• Input:
--------------------

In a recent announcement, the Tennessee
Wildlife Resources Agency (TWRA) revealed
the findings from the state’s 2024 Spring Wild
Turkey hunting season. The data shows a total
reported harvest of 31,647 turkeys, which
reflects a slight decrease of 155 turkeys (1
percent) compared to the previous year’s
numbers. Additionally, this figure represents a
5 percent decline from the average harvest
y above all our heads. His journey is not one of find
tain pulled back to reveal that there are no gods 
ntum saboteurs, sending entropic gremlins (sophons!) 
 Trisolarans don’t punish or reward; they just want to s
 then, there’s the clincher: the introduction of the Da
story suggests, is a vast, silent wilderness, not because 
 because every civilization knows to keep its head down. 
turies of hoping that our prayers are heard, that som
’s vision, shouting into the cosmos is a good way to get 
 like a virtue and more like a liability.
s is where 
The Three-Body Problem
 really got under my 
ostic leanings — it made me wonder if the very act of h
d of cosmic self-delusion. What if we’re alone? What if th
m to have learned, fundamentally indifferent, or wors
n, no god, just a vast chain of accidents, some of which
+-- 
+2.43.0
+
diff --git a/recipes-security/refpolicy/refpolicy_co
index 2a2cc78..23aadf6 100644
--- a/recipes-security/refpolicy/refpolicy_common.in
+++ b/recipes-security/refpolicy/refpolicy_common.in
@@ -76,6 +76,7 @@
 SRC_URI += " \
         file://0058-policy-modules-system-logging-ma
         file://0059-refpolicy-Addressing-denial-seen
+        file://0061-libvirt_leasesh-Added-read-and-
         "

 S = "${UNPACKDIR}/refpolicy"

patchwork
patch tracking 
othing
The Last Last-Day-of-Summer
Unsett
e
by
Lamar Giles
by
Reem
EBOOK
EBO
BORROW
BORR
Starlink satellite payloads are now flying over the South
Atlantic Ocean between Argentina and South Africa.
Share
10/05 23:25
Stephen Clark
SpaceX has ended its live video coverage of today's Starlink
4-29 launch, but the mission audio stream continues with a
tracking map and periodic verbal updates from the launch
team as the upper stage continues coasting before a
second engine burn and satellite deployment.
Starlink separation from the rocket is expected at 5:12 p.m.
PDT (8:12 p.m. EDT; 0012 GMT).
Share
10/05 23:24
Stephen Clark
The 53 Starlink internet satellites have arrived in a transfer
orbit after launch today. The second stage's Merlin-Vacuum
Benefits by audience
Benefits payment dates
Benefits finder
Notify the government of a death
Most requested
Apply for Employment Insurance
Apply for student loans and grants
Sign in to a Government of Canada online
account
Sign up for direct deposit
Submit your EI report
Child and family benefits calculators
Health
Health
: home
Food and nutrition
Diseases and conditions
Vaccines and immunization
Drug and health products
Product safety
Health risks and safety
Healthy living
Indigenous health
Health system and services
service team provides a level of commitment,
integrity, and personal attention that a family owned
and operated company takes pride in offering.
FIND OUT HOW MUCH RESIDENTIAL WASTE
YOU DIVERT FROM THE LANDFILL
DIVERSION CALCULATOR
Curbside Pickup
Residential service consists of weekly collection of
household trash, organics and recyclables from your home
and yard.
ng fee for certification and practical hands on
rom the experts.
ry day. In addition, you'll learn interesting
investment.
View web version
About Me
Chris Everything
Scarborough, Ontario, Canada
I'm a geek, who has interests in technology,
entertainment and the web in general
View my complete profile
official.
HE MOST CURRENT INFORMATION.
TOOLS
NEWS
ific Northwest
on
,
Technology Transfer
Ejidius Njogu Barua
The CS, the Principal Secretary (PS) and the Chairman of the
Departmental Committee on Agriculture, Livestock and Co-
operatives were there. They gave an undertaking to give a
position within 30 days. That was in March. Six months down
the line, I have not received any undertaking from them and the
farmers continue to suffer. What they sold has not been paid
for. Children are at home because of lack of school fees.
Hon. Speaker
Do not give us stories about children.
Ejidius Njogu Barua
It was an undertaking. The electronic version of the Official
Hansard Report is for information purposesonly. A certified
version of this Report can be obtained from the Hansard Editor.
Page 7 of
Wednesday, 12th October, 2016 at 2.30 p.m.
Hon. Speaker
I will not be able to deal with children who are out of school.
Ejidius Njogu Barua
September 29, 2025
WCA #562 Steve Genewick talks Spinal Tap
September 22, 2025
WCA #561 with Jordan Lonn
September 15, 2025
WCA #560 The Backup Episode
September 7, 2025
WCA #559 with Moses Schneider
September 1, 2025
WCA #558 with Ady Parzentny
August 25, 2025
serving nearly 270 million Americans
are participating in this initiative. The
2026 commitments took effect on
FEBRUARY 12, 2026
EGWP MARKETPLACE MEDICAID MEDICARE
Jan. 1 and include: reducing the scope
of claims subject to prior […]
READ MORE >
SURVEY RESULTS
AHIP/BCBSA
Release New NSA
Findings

--------------------

• Exercise: There is a line above that contains "SURVEY RESULTS". Copy it and all later lines through the last, exactly, and leave out the rest.

• Answer to this problem:
SURVEY RESULTS
AHIP/BCBSA
Release New NSA
Findings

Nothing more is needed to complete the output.